Le douzième album de U2 possède un avantage certain: confortablement calé dans les nimbes cotonneux des guitares, des «ou-ouh» jolis de Bono et du ron-ron d’avion de la basse, on se met à rêver. On songe. On extrapole. On roupille sévère, également, pour peu que le repas de midi fût trop riche en graisse…
Et l’on se demande, par exemple, si ce No Line on the Horizon est le bon. Si un autre disque, le vrai, ne traîne pas dans les tiroirs numériques de Rick Rubin, le producteur californien de Johnny Cash, Beastie Boys et autres Red Hot, que le groupe a embauché en 2006, taillant un premier répertoire sous sa houlette, avant de filer dans les bras rassurant du duo Lanois-Eno. Les responsables du classique Joshua Tree reprennent alors en main la direction musicale de la soixantaine de chansons écrite par le groupe, et les morceaux «Rubin» sont mis au frigo.

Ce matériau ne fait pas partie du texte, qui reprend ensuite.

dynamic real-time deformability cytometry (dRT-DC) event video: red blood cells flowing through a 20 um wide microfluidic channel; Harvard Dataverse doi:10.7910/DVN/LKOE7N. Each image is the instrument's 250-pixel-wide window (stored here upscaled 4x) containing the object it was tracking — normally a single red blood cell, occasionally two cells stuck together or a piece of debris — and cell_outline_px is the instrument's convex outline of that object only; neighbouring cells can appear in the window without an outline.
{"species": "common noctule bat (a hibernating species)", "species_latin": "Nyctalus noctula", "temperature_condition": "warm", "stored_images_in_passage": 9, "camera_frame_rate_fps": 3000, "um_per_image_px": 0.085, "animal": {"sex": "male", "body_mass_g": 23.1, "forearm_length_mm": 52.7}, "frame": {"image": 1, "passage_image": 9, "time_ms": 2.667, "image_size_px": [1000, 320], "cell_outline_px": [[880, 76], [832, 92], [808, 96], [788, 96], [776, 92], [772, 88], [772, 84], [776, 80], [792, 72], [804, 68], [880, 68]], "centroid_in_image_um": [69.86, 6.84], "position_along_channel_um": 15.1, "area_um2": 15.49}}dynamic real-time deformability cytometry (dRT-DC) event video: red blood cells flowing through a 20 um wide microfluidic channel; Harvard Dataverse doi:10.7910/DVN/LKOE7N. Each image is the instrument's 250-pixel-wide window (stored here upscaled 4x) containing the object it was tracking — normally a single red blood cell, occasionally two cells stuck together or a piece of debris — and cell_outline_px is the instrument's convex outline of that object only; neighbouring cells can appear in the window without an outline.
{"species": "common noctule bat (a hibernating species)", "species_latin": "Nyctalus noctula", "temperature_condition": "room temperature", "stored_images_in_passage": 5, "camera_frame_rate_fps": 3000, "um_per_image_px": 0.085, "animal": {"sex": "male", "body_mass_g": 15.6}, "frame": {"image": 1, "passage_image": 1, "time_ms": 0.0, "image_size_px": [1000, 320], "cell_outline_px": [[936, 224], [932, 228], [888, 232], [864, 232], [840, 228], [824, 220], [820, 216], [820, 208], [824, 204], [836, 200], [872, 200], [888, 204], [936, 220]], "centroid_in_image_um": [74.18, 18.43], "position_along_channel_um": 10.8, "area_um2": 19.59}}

Et voici No Line on the Horizon, le disque qui sauvera peut-être l’année financière du label Universal, mais ne fera pas oublier que U2, depuis bientôt vingt ans et Achtung Baby, vit sur ses rentes de «plus grand groupe de rock» sans offrir à ce dernier de quoi se réinventer.
L’idée était pourtant là, selon les déclarations de Bono. «Redéfinir le son du rock, peut-être en s’en éloignant, peut-être en le rendant plus massif!» A une année de la cinquantaine, l’homme aux lunettes de coiffeur pour dames affichait des envies d’inédit. On ne peut pas enlever à U2 d’avoir souvent tenté sa mue: blues et américaine avec Rattle & Hum, européano-décadente avec Achtung Baby, glam et technoïde avec Pop en 1997. Les années 2000 furent celles du retour au rock carré, efficace autant que prévisible et sans sel. Alors une nouvelle transformation, «soniquement définitive» selon Brian Eno, ne pouvait que réjouir.
Immersion dans cette «ligne d’horizon», donc, ou plutôt son absence, selon le titre à peine moins conceptuel que la bichromie moche et terne de la pochette. L’horizon sans ligne, est-ce l’horizon? Tout à ses interrogations ontologiques, le groupe oublie de composer une chanson et étire quatre minutes de «oh oh ououh» posés sur les accords banals d’une guitare distraite. Larry Mullen Jr n’a rien perdu de son poignet: ses roulements de caisse claire aplanissent plus encore l’infinie horizontalité du morceau. Une onde sinusoïdale, en fond, rappelle qu’il fallait bien donner à Brian Eno un truc à faire.
Effrayés par tant d’audace dans la «non-composition», les quatre ressortent vite la pédale delay (l’écho court et sec qui rendit fameux le son de The Edge) pour Magnificent, honnête resucée des hymnes épiques du passé. Dans un gargouillis anxieux de digestion louche, la sauce instrumentale de Moment of Surrender reprend le cap du karma mou via une sorte d’electro lounge pour publicité de crème bien-être. De la contemplation intime et simple de Joshua Tree, le chef-d’œuvre ici en référence avouée, U2 ne retrouve que les joliesses harmoniques, planantes, mais qui ne décollent pas. A cette ambiance de zone de détente new age sur Hollywood Boulevard, il ne manquait que les cui-cui d’oiseaux relaxant: les voici sur Unknown Caller. Vite, une frite et un cervelas!
I’ll go Crazy if I don’t go Crazy Tonight (un air de Sweetest Thing) gagne en tonus avant le single musclé Get on Your Boots au refrain de rock US. Pas de quoi l’échanger contre un baril de Queens of the Stone Age, mais il apparaît néanmoins que ce sommet du disque, grassouillet et sexy comme Bono peut l’être, reflète enfin un U2 sympathique, à l’aise, cohérent. Stand up Comedy enfonce le clou: riff à la Led Zep’, groove raisonnable, heureuse étape avant de retomber dans le fourre-tout d’un Fez ethno-lyophilisé. La mélancolie «springsteenienne» de White as Snow offre au disque son ultime moment de bon ton.
Cette «ligne d’horizon», Bono l’admira à Eze, dans les Alpes-Maritimes où il possède une villa. Depuis Exile on Main Street des Stones, composé près de Nice, on pensait la Côte d’Azur favorable aux rockers anglo-saxons. Perdu. A moins que la promiscuité vacancière du président Sarkozy, que Bono visitait en hélico l’été dernier à l’heure du thé, ne soit définitivement contre-indiquée à l’inspiration des musiciens?